- Golpe com QR Code engana vítimas com páginas falsas realistas.
- Quishing cresce e dribla sistemas de segurança com facilidade.
- Hackers usam PDFs falsos para roubar logins corporativos.
Os golpistas digitais encontraram uma nova armadilha eficaz. Eles usam QR code para roubar credenciais de login com cada vez mais sucesso.
Muita gente escaneia o QR code sem pensar duas vezes, confiando que eles são seguros por padrão. Esse gesto automático abre caminho para golpes cada vez mais sofisticados.
Hackers e Quishing: o phishing disfarçado em QR Code
Os ataques de hackers, conhecido como quishing, funciona de forma simples. Os criminosos escondem um link malicioso dentro de um QR code Quando a vítima escaneia a imagem, o celular abre automaticamente uma página falsa, muitas vezes idêntica à de login da Microsoft. Em segundos, as credenciais vão parar nas mãos dos invasores.
Diferente de e-mails suspeitos com links visíveis, o QR Code parece inofensivo. Não há pistas óbvias. Um toque rápido, e o estrago já está feito. A vítima sequer percebe que caiu em um golpe.

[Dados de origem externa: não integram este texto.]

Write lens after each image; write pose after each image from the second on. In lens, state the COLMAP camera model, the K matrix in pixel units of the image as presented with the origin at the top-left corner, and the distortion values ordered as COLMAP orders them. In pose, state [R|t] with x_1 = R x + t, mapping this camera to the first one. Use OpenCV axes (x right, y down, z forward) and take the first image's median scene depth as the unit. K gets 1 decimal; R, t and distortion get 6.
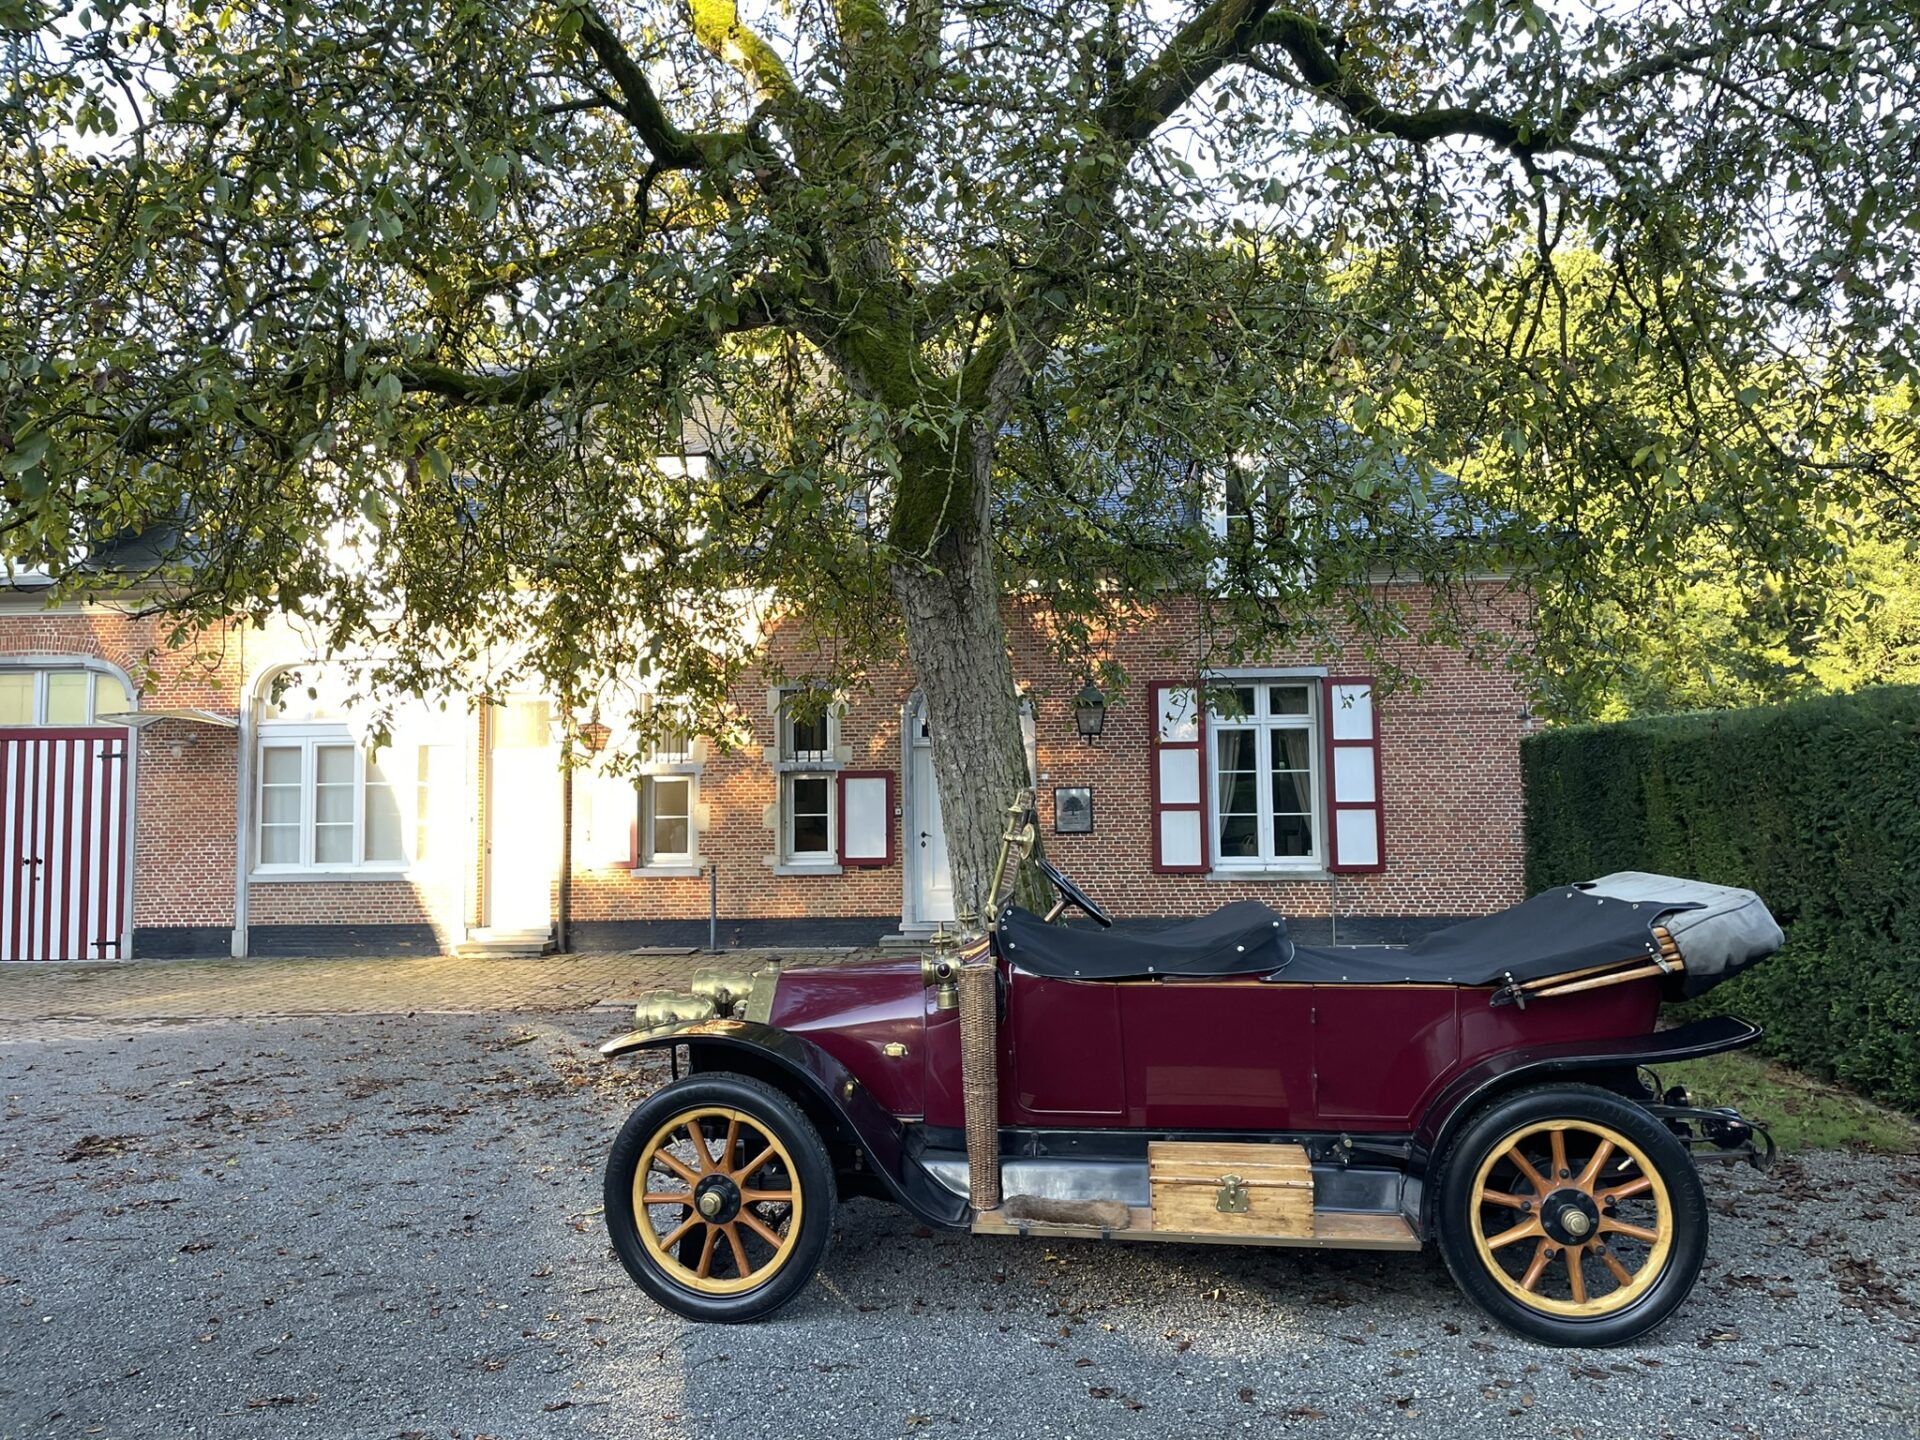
lens RADIAL K [[1445.6, 0, 960.0], [0, 1445.6, 720.0], [0, 0, 1]] dist [0.030116, -0.083897]
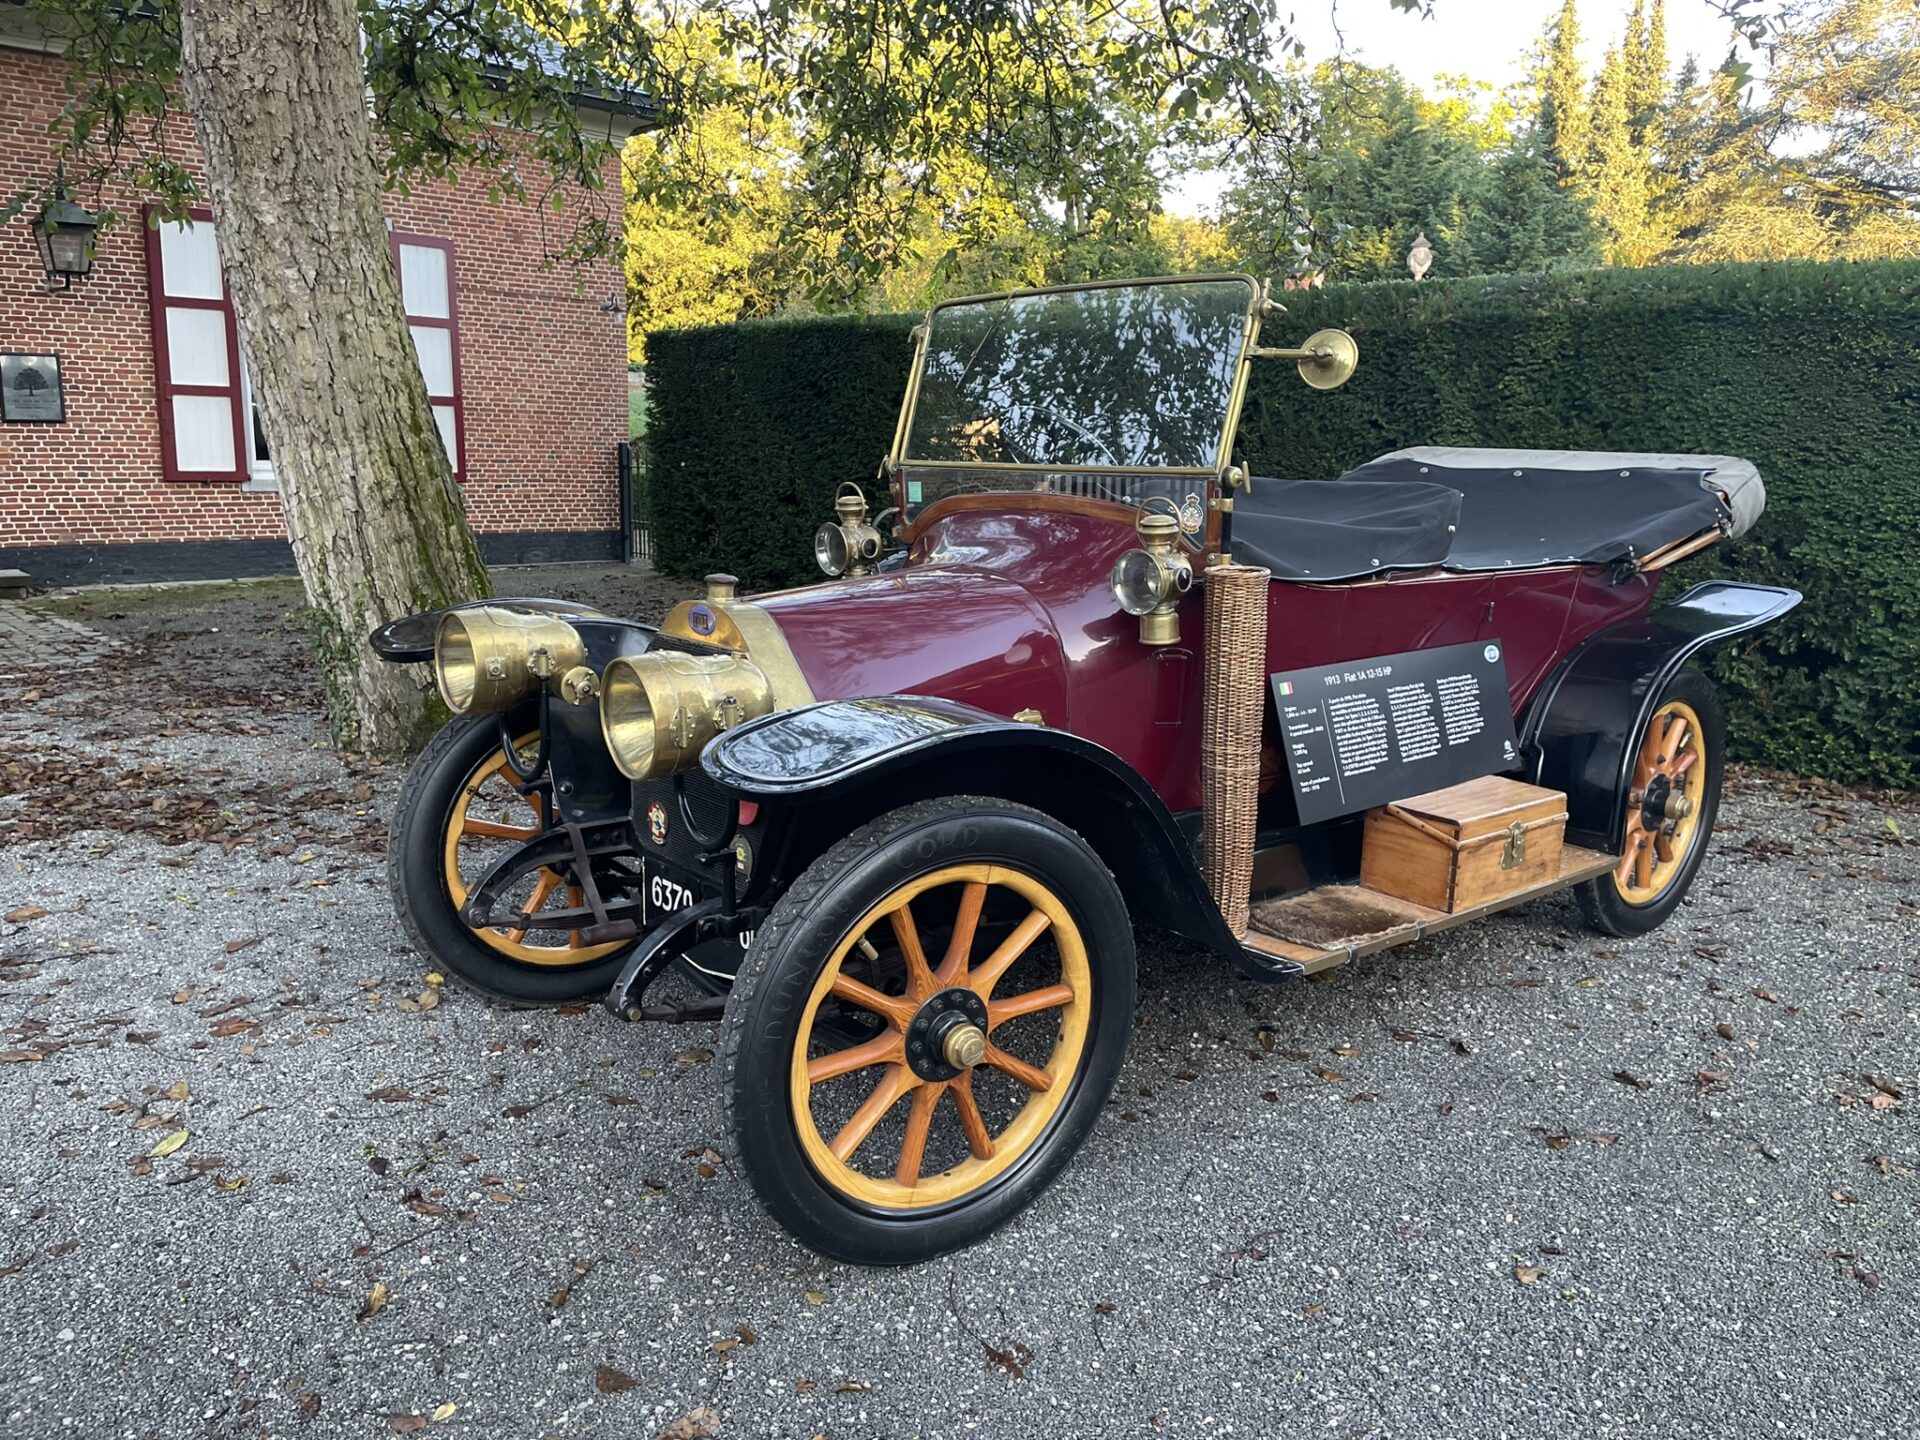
lens RADIAL K [[1445.6, 0, 960.0], [0, 1445.6, 720.0], [0, 0, 1]] dist [0.030116, -0.083897]
pose [[0.647265, -0.111954, 0.753998, -0.527848], [-0.080005, 0.973715, 0.213258, 0.111060], [-0.758054, -0.198359, 0.621295, 0.691060]]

Pesquisadores da Unit 42 identificaram, que desde 2024, os invasores têm usado novas táticas para enganar suas vítimas com códigos. Além disso, os golpistas usam e-mails com arquivos em PDF que simulam documentos oficiais da empresa, folhas de pagamento, contratos e notificações falsas do Adobe Acrobat Sign ou DocuSign.
O golpe engana não apenas pessoas, mas também os sistemas de segurança. Os criminosos inserem elementos como o Cloudflare Turnstile para simular checagem humana, passando por rastreadores e filtros automáticos. Com isso, a página falsa parece legítima até para sistemas avançados.
Alvo certo, hora certa
Em muitos casos, os hackers escolhem bem suas vítimas. Porém, eles personalizam os documentos, inserem logotipos da empresa e simulam mensagens do RH. Essa abordagem aumenta a taxa de sucesso do ataque. Quando o e-mail chega com nome, data e contexto certos, o usuário baixa a guarda.
Setores como saúde, energia, educação e finanças estão entre os mais visados. Os ataques ocorrem principalmente nos EUA e na Europa, mas podem facilmente se espalhar para outros países. Com a popularização dos QR Code no dia a dia, o risco se tornou global.
Os smartphones, por serem menos protegidos que computadores corporativos, viraram o ponto fraco ideal. Ao escanear o código no celular, o usuário perde a camada de proteção da rede da empresa exatamente como os criminosos planejaram.
A recomendação dos especialistas é simples, nunca escaneie um QR Code de uma fonte desconhecida. Desconfie de PDFs enviados por e-mail que exigem ações urgentes. E, sempre que possível, digite o endereço do site manualmente em vez de seguir o link.
Porém, a técnica do quishing se mostra sorrateira, eficaz e, pior, ainda pouco conhecida. Ainda mais, enquanto muitos seguem achando que QR Code é sinônimo de praticidade, os golpistas continuam se aproveitando da distração para roubar dados sensíveis.